I grew up in Boring, Oregon (that's not a typo). I'm an aerospace engineer by training (public school). I worked on designing and building electric passenger vehicles back in the 90s (the first time they were cool) but then went to b-school (Ivy league) graduating in 1999 and have been a serial entrepreneur since as founder or CEO (i.e. the "business guy").
The first hacking I did was in 1982-ish on an Apple IIe. The last true hacking I did was in the early 90s using FORTRAN77. I wish I were more of a hacker now, but alas I don't have the patience.
Anyone can read and post to HN (and I have been doing both for about 6 months) but I'm curious who the core folks here are and what's the view of mutts like me?

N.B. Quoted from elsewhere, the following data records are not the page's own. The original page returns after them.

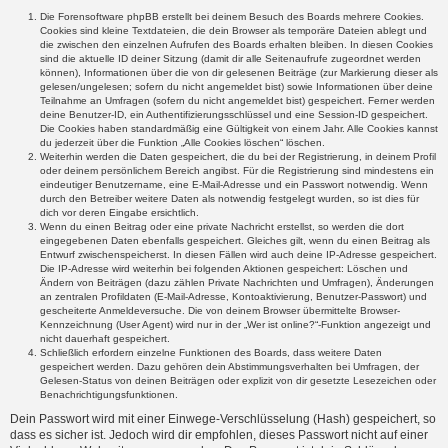
Die Forensoftware phpBB erstellt bei deinem Besuch des Boards mehrere Cookies.
Cookies sind kleine Textdateien, die dein Browser als temporäre Dateien ablegt und
die zwischen den einzelnen Aufrufen des Boards erhalten bleiben. In diesen Cookies
sind die aktuelle ID deiner Sitzung (damit dir alle Seitenaufrufe zugeordnet werden
können), Informationen über die von dir gelesenen Beiträge (zur Markierung dieser als
gelesen/ungelesen; sofern du nicht angemeldet bist) sowie Informationen über deine
Teilnahme an Umfragen (sofern du nicht angemeldet bist) gespeichert. Ferner werden
deine Benutzer-ID, ein Authentifizierungsschlüssel und eine Session-ID gespeichert.
Die Cookies haben standardmäßig eine Gültigkeit von einem Jahr. Alle Cookies kannst
du jederzeit über die Funktion „Alle Cookies löschen“ löschen.
Weiterhin werden die Daten gespeichert, die du bei der Registrierung, in deinem Profil
oder deinem persönlichem Bereich angibst. Für die Registrierung sind mindestens ein
eindeutiger Benutzername, eine E-Mail-Adresse und ein Passwort notwendig. Wenn
durch den Betreiber weitere Daten als notwendig festgelegt wurden, so ist dies für
dich vor deren Eingabe ersichtlich.
Wenn du einen Beitrag oder eine private Nachricht erstellst, so werden die dort
eingegebenen Daten ebenfalls gespeichert. Gleiches gilt, wenn du einen Beitrag als
Entwurf zwischenspeicherst. In diesen Fällen wird auch deine IP-Adresse gespeichert.
Die IP-Adresse wird weiterhin bei folgenden Aktionen gespeichert: Löschen und
Ändern von Beiträgen (dazu zählen Private Nachrichten und Umfragen), Änderungen
an zentralen Profildaten (E-Mail-Adresse, Kontoaktivierung, Benutzer-Passwort) und
gescheiterte Anmeldeversuche. Die von deinem Browser übermittelte Browser-
Kennzeichnung (User Agent) wird nur in der „Wer ist online?“-Funktion angezeigt und
nicht dauerhaft gespeichert.
Schließlich erfordern einzelne Funktionen des Boards, dass weitere Daten
gespeichert werden. Dazu gehören dein Abstimmungsverhalten bei Umfragen, der
Gelesen-Status von deinen Beiträgen oder explizit von dir gesetzte Lesezeichen oder
Benachrichtigungsfunktionen.
Dein Passwort wird mit einer Einwege-Verschlüsselung (Hash) gespeichert, so
dass es sicher ist. Jedoch wird dir empfohlen, dieses Passwort nicht auf einer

I live in a small industrial northern English city, about 10,000 miles from the buzz of Silicon Valley both physically and metaphorically.
I don't know how to code except a bit of really basic stuff, I don't have an education from a top university, I don't own a laptop or an iPhone or even my own home PC.
I don't work at a company that makes mashups out of widgets using the Google and Twitter APIs then turns them into Facebook apps.
But I still work in a startup, even though it's not in the web field. We're a new regional digital radio station on a platform called DAB. I love the startup atmosphere; it's so much more rewarding to come in every day and get stuck into building this thing up. It's not a web app, but it is a blank canvas for ideas and development-- we really want to do things differently to any radio station that's gone before and put to death the adage that "there are no new ideas in radio".
Personally, I take an interest in the way in which radio's using new web technologies like Twitter to have a two-way conversation with listeners and turn them into participants. I'm interested in the social news model and how it could be adapted for our medium. I want to give new life to a medium that's condemned as dying on a regular basis. We're really not "big bad old media", you know.
Some of the technical stuff on here goes way over my head, but the quality of submissions and discourse is far better than other social-news sites I could mention. I'd rather have a site that's a bit above my technical level than one that's full of conjecture about Apple laptops or pictures of cats.